Problem requirements => Print word for word the part of the column on third personese below, starting with "And God knows" and going on through "to emulate him.".

Passage provided =>

┄┄┄┄┄┄┄┄┄┄

The Truth, Mainly - 03/11/1996

Third Personese: Kansas talk, Bozo talk or political talk?
by Leon Satterfield

A lot of people have been making fun of Bob Dole for speaking third personese.

You know, when he says things like, "You're gonna see the real Bob Dole out there from now on," or "Bob Dole doesn't back down from a fight," or "Bob Dole has this look because on his face because he just ate a greasy Polish sausage to show that Bob Dole's no effete Washington insider."

But I'm not going to make fun of him for talking like that. I'm from Kansas too. And in Kansas, I remember, it's bad taste to talk about yourself in first person.

"Never use 'I' or 'me' in your essays," our high school teachers told us. "People will think you're stuck on yourself."

And God knows we didn't want anyone to think that. We all remembered the same of one hometown boy who was stuck on himself. When he learned he'd made honorable mention on the All-Meade County football team, Billy Bob Busbee should have dug his toe in the dirt and said "Aw shucks." But instead he said, "I knew I was good, but I didn't know I was that good."

We were shocked. Even horrified. It couldn't have been much worse if we'd caught him patting his hair and making goo-goo eyes in the restroom mirror.

How much better it would have been had he said "Billy Bob knew he was good, but Billy Bob didn't know he was that good."

So anyway, I've always thought Bob Dole was avoiding first-person pronouns so Kansans wouldn't think he was stuck on himself. And I've admired him for it. I've even tried to emulate him.

For example, when it's my turn to clean up the doggy rolls in the yard, my wife might say something like "Hey, Bozo, it's your turn to clean up the doggy rolls."

"Leon Satterfield," I intone from under the Sunday paper as I recline on the couch, "is thinking ethereal thoughts. Leon Satterfield can't be bothered by doggy rolls just now. Besides, spring is coming and this great compost pile we call Earth will soon work its regenerative magic and turn doggy rolls into pure organic fertilizer. Earth, Walt Whitman says, 'grows such sweet things out of such corruptions,' 'distills such exquisite winds out of such infused fetor.' Leon Satterfield only has to play the waiting game."

"Leon Satterfield," she replies, "had best haul his Kansas posterior off the couch before the little woman does something decidedly unpleasant involving a pair of pinking shears."

┄┄┄┄┄┄┄┄┄┄

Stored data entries
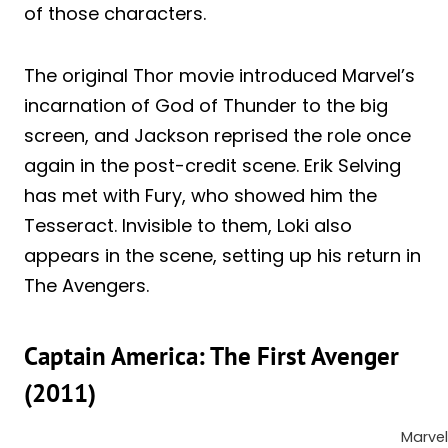
of those characters.
The original Thor movie introduced Marvel’s
incarnation of God of Thunder to the big
screen, and Jackson reprised the role once
again in the post-credit scene. Erik Selving
has met with Fury, who showed him the
Tesseract. Invisible to them, Loki also
appears in the scene, setting up his return in
The Avengers.
Captain America: The First Avenger
(2011)
Marvel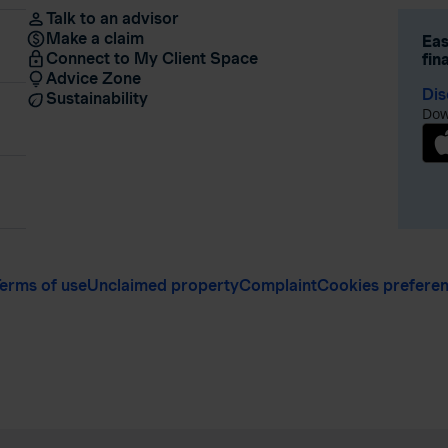
Talk to an advisor
Make a claim
Eas
Connect to My Client Space
fin
Advice Zone
Dis
Sustainability
Dow
erms of use
Unclaimed property
Complaint
Cookies prefere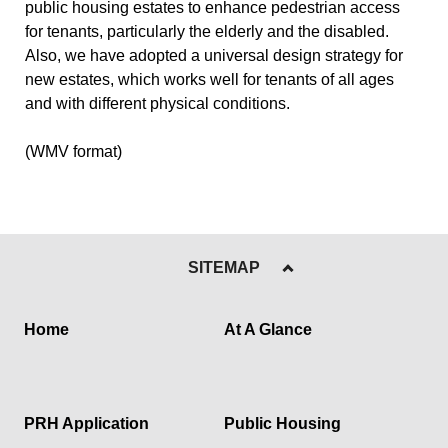
public housing estates to enhance pedestrian access
for tenants, particularly the elderly and the disabled.
Also, we have adopted a universal design strategy for
new estates, which works well for tenants of all ages
and with different physical conditions.
(WMV format)
SITEMAP
Home
At A Glance
PRH Application
Public Housing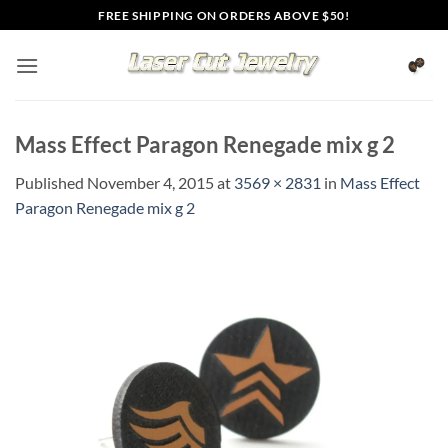
Skip
FREE SHIPPING ON ORDERS ABOVE $50!
to
content
Mass Effect Paragon Renegade mix g 2
Published
November 4, 2015
at
3569 × 2831
in
Mass Effect
Paragon Renegade mix g 2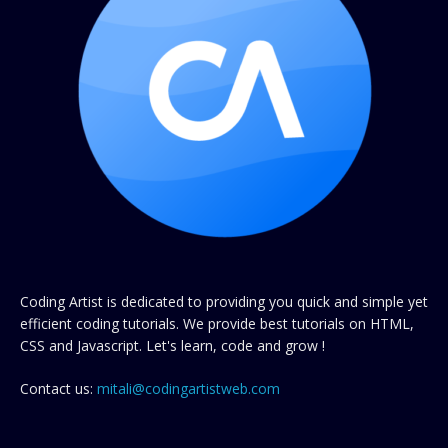
Coding Artist is dedicated to providing you quick and simple yet
efficient coding tutorials. We provide best tutorials on HTML,
CSS and Javascript. Let's learn, code and grow !
Contact us:
mitali@codingartistweb.com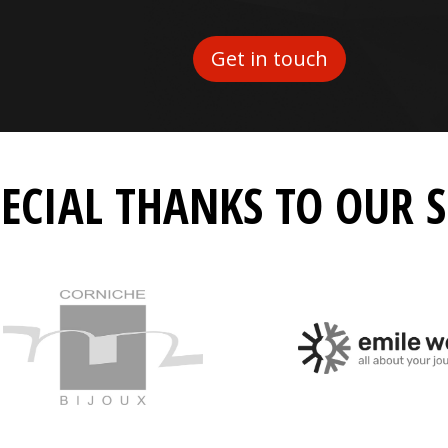
Get in touch
PECIAL THANKS TO OUR 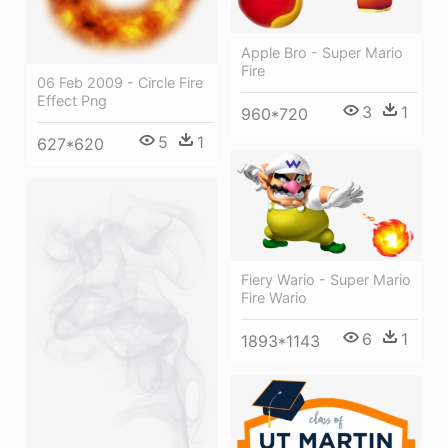
Apple Bro - Super Mario
Fire
06 Feb 2009 - Circle Fire
Effect Png
3
1
960*720
5
1
627*620
Fiery Wario - Super Mario
Fire Wario
6
1
1893*1143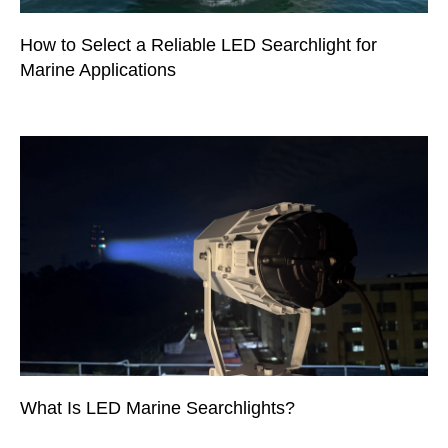
How to Select a Reliable LED Searchlight for
Marine Applications
What Is LED Marine Searchlights?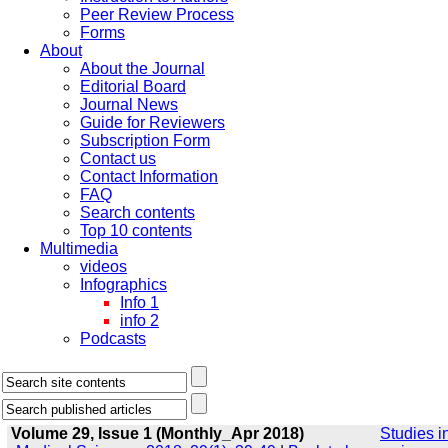
Peer Review Process
Forms
About
About the Journal
Editorial Board
Journal News
Guide for Reviewers
Subscription Form
Contact us
Contact Information
FAQ
Search contents
Top 10 contents
Multimedia
videos
Infographics
Info 1
info 2
Podcasts
Volume 29, Issue 1 (Monthly_Apr 2018)
Studies i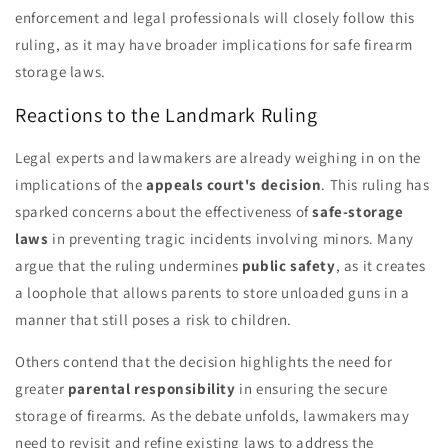
enforcement and legal professionals will closely follow this
ruling, as it may have broader implications for safe firearm
storage laws.
Reactions to the Landmark Ruling
Legal experts and lawmakers are already weighing in on the
implications of the
appeals court's decision
. This ruling has
sparked concerns about the effectiveness of
safe-storage
laws
in preventing tragic incidents involving minors. Many
argue that the ruling undermines
public safety
, as it creates
a loophole that allows parents to store unloaded guns in a
manner that still poses a risk to children.
Others contend that the decision highlights the need for
greater
parental responsibility
in ensuring the secure
storage of firearms. As the debate unfolds, lawmakers may
need to revisit and refine existing laws to address the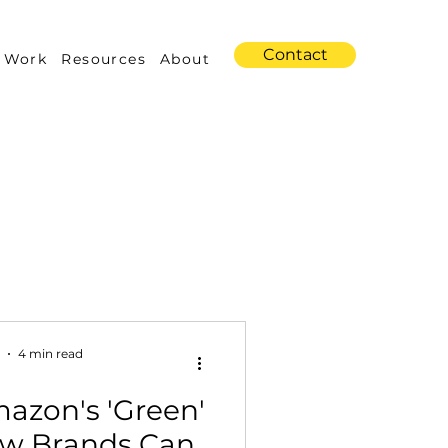
Contact
 Work
Resources
About
s
Amazon Advertising
4 min read
azon's 'Green'
Industry Trends
How Brands Can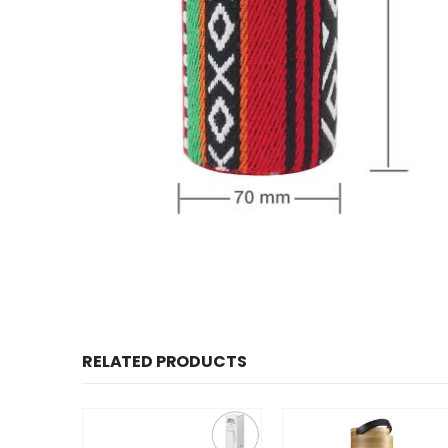
RELATED PRODUCTS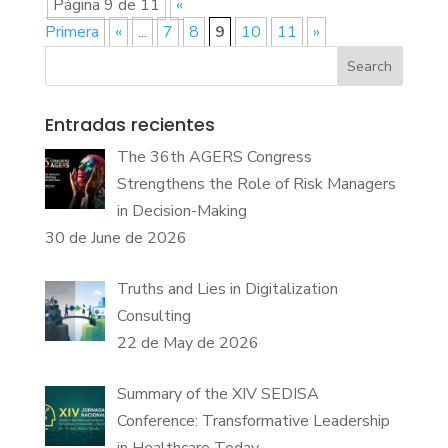
Página 9 de 11
«
Primera
«
...
7
8
9
10
11
»
Search
Entradas recientes
The 36th AGERS Congress
Strengthens the Role of Risk Managers
in Decision-Making
30 de June de 2026
Truths and Lies in Digitalization
Consulting
22 de May de 2026
Summary of the XIV SEDISA
Conference: Transformative Leadership
in Healthcare Today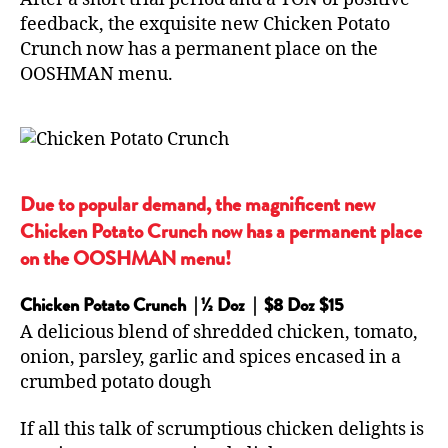
feedback, the exquisite new Chicken Potato
Crunch now has a permanent place on the
OOSHMAN menu.
Due to popular demand, the magnificent new
Chicken Potato Crunch now has a permanent place
on the OOSHMAN menu!
Chicken Potato Crunch | ½ Doz | $8 Doz $15
A delicious blend of shredded chicken, tomato,
onion, parsley, garlic and spices encased in a
crumbed potato dough
If all this talk of scrumptious chicken delights is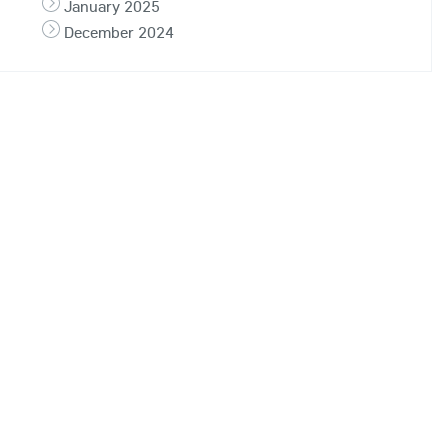
January 2025
December 2024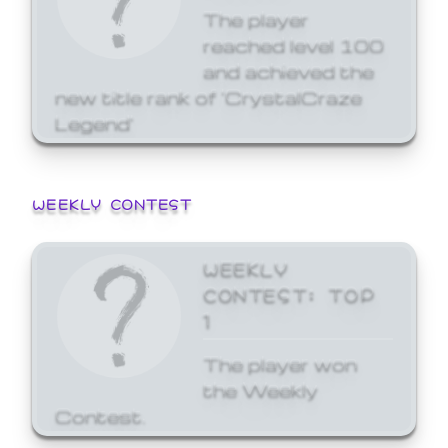
The player
reached level 100
and achieved the
new title rank of 'CrystalCraze
Legend'
WEEKLY CONTEST
WEEKLY
CONTEST: TOP
1
The player won
the Weekly
Contest.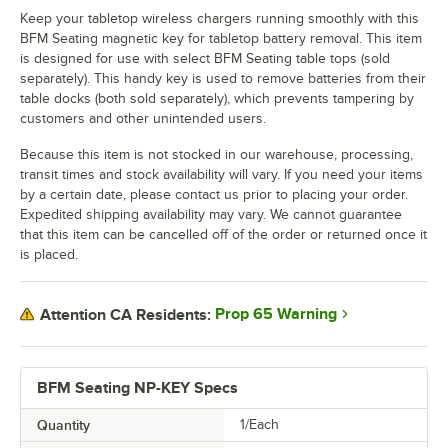
Keep your tabletop wireless chargers running smoothly with this
BFM Seating magnetic key for tabletop battery removal. This item
is designed for use with select BFM Seating table tops (sold
separately). This handy key is used to remove batteries from their
table docks (both sold separately), which prevents tampering by
customers and other unintended users.
Because this item is not stocked in our warehouse, processing,
transit times and stock availability will vary. If you need your items
by a certain date, please contact us prior to placing your order.
Expedited shipping availability may vary. We cannot guarantee
that this item can be cancelled off of the order or returned once it
is placed.
Prop 65 Warning
Attention CA Residents:
BFM Seating NP-KEY Specs
Quantity
1/Each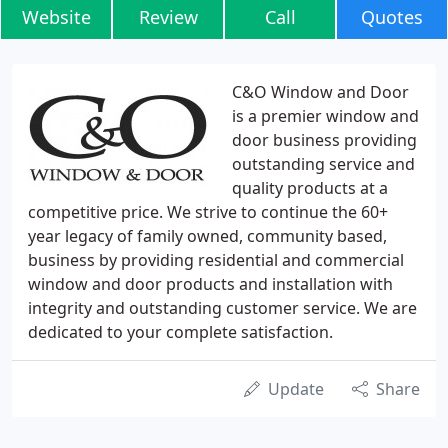
Website
Review
Call
Quotes
C&O Window and Door
is a premier window and
door business providing
outstanding service and
quality products at a
competitive price. We strive to continue the 60+
year legacy of family owned, community based,
business by providing residential and commercial
window and door products and installation with
integrity and outstanding customer service. We are
dedicated to your complete satisfaction.
Update
Share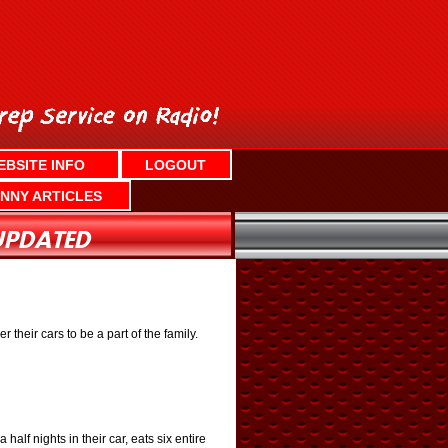
EBSITE INFO
LOGOUT
NNY ARTICLES
their cars to be a part of the family.
lf nights in their car, eats six entire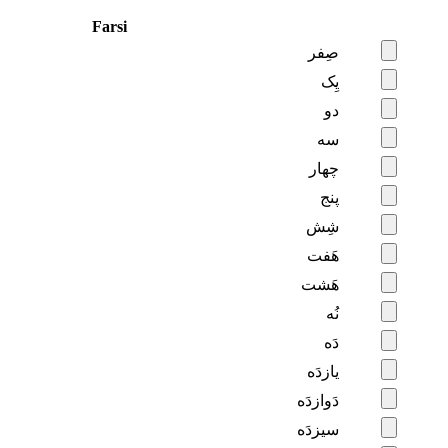
Farsi
صِفر
یِک
دو
سه
چهار
پنج
شِش
هَفت
هَشت
نُه
دَه
یازدَه
دَوازدَه
سیزدَه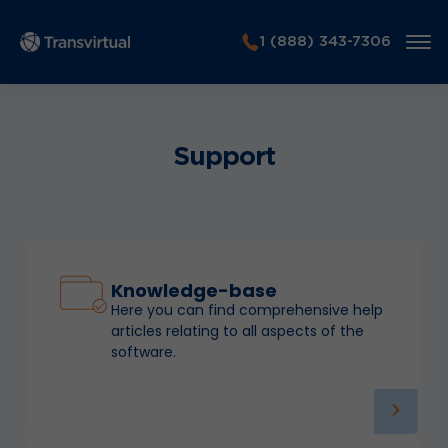
1 (888) 343-7306
Support
Knowledge-base
Here you can find comprehensive help
articles relating to all aspects of the
software.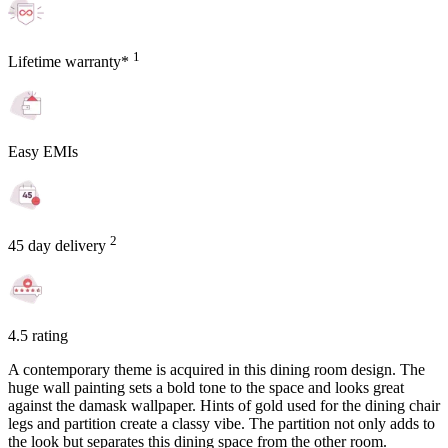
1
Lifetime warranty*
Easy EMIs
2
45 day delivery
4.5 rating
A contemporary theme is acquired in this dining room design. The
huge wall painting sets a bold tone to the space and looks great
against the damask wallpaper. Hints of gold used for the dining chair
legs and partition create a classy vibe. The partition not only adds to
the look but separates this dining space from the other room.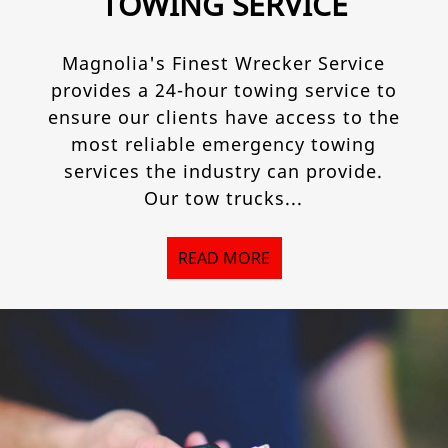
TOWING SERVICE
Magnolia's Finest Wrecker Service
provides a 24-hour towing service to
ensure our clients have access to the
most reliable emergency towing
services the industry can provide.
Our tow trucks...
READ MORE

┄┄┄┄┄┄┄┄┄┄

Task output =>
And God knows we didn't want anyone to think that. We all remembered the same of one hometown boy who was stuck on himself. When he learned he'd made honorable mention on the All-Meade County football team, Billy Bob Busbee should have dug his toe in the dirt and said "Aw shucks." But instead he said, "I knew I was good, but I didn't know I was that good."

We were shocked. Even horrified. It couldn't have been much worse if we'd caught him patting his hair and making goo-goo eyes in the restroom mirror.

How much better it would have been had he said "Billy Bob knew he was good, but Billy Bob didn't know he was that good."

So anyway, I've always thought Bob Dole was avoiding first-person pronouns so Kansans wouldn't think he was stuck on himself. And I've admired him for it. I've even tried to emulate him.